### Data listing
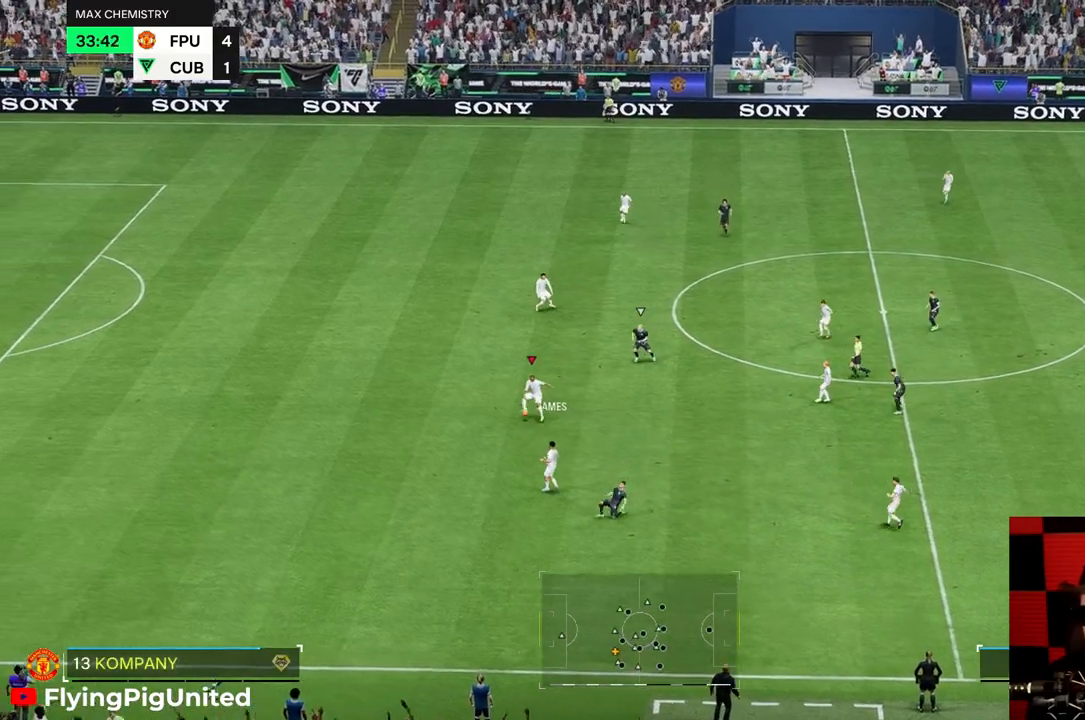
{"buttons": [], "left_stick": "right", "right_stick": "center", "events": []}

--

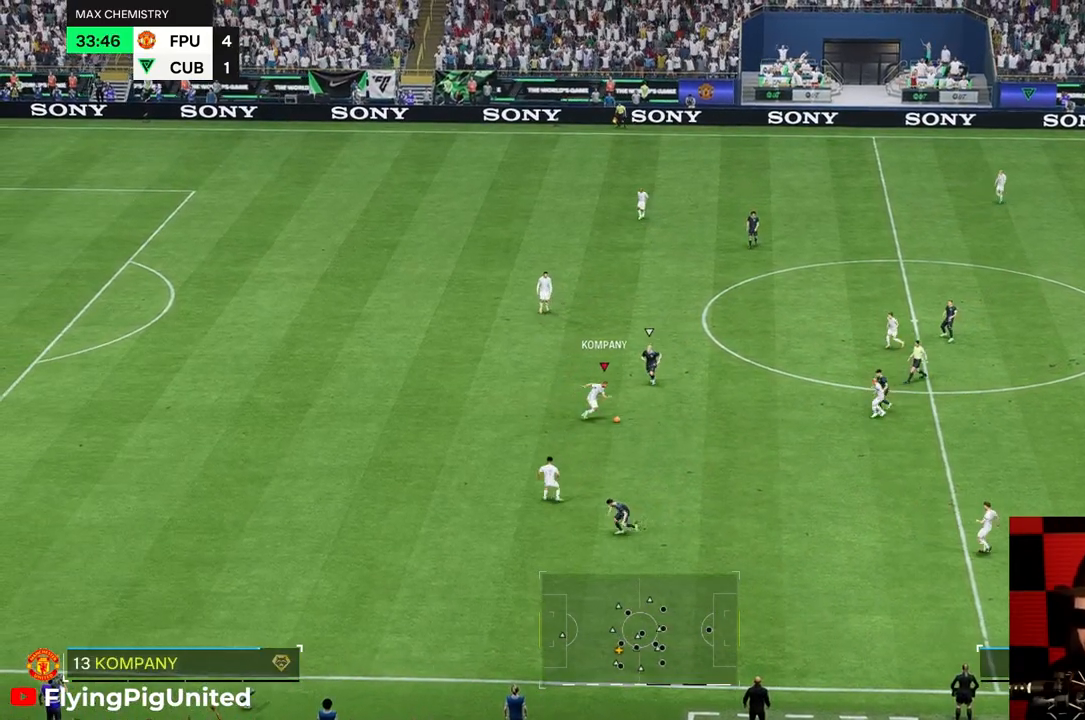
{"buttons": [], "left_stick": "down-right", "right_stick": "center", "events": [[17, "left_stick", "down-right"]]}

==

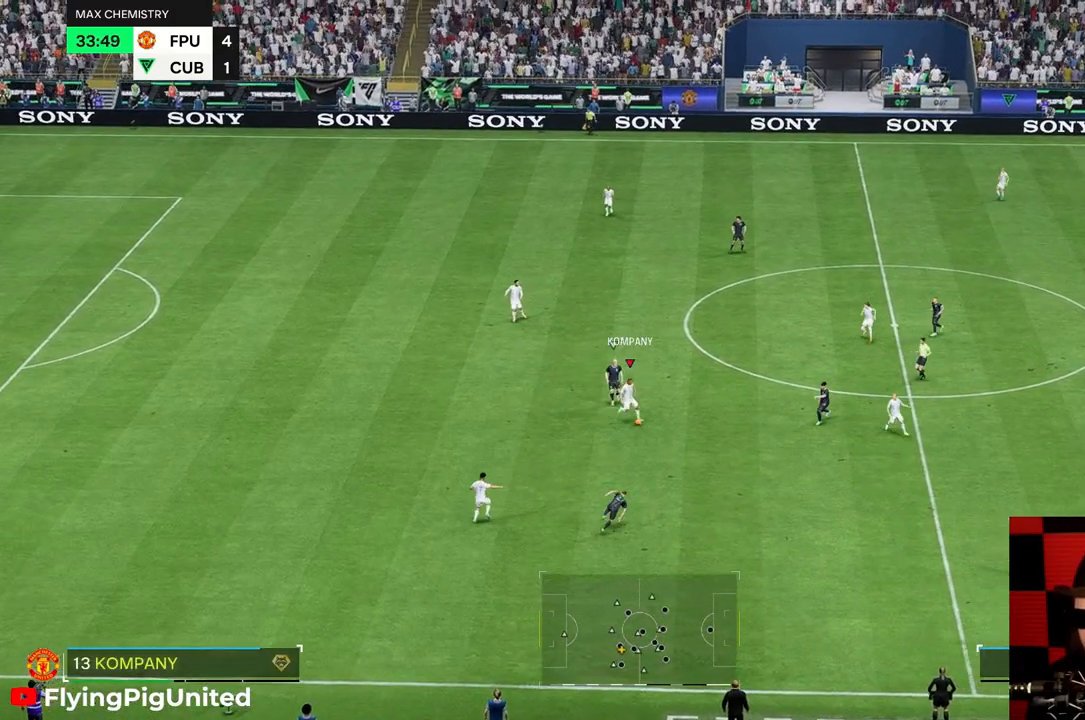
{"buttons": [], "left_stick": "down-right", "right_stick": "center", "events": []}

### Exercise
Could you copy every line in the records that holds "down"?

### Response for this exercise
{"buttons": [], "left_stick": "down-right", "right_stick": "center", "events": [[17, "left_stick", "down-right"]]}
{"buttons": [], "left_stick": "down-right", "right_stick": "center", "events": []}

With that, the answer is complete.